Directed by: #CyrusMirakhor
Written by: #CareyCrim
Ever feel like you just can’t face going outside some days? Well, that’s a problem agoraphobic mortician Molly Harrison (Myndy Crist) faces every day of her life, having not ventured outside since the death of her husband...three years ago. This is, perhaps, the cause of a rather unusual birthday gift from her mother (Lily – Caroline Lagerfelt) and teenage Daughter (Sam – Paige Searcy) in the form of a sex doll (It’s to practise embalming techniques on…honest).
This, of course, is merely a joke, and Molly’s real present is a trip to Moscow for her and Sam. A trip her anxiety won’t even allow her to entertain—upsetting Sam, who has always wanted to visit. Later that night, strangely, the sex doll gift seemingly comes to life as her deceased husband, Peter (Jo Koy). But something isn’t right. Peter isn’t supportive of Molly’s needs and instead spends his time convincing her to stay indoors with him, rather than attempting to deal with her crippling agoraphobia. This puts further strain on Molly’s relationship with both her mother and daughter, as well as her blossoming romance with film-maker Joe (James Denton).
It’s clear to the viewer – but perhaps not so clear to Molly – there’s nothing magical going on here, and that Peter is simply a manifestation of Molly’s grief and anxiety. The things Peter says to Molly are intended to make her doubt herself, to make her consider the worst-case scenario of everything she does, to make her feel as though the inside is safe and the outside is dangerous. But of course, this is really just Molly convincing herself of these things and being ruled that fear. As someone who suffers from social anxiety, I can safely say this is something the film gets absolutely spot-on. Indeed, there were moments in this film which felt awfully close to home.

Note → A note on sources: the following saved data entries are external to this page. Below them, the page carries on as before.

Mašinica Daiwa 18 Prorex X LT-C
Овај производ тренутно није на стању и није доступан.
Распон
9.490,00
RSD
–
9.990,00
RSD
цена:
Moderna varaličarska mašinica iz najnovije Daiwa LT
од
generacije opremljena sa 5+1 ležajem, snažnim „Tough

This is a testament to both Carey Crim’s (on whose play this film is based) terrific writing and the all-round solid acting. There’s not a weak link to be found amongst its cast, but there are several standout performances here. Crist gives a superbly empathetic display in the lead role, and both Searcy and Lagerfelt offer a solid grounding for the film. Of course, it helps for an actor to have a good dialogue to work from and thankfully the scriptwriting here is succinct and naturalistic. The story itself isn’t terribly original, nor is the subject matter covered; there’s no real “wow” factor here. But what there is, is incredibly well-written and tightly made and it achieves what it sets out to do.
Wake is a weighty examination of grief, personal anxieties, and the power these psychological conditions hold over us. One in which I could relate far more than I care to admit. There are certain moments which could be difficult for sufferers of similar conditions to watch, particularly those scenes dealing with the collateral damage of severe agoraphobia...as they should be. Wake is affecting and honest in the way it approaches its subject matter, but, more importantly, it understands the complexities and difficulties surrounding it and approaches them with nothing but complete respect.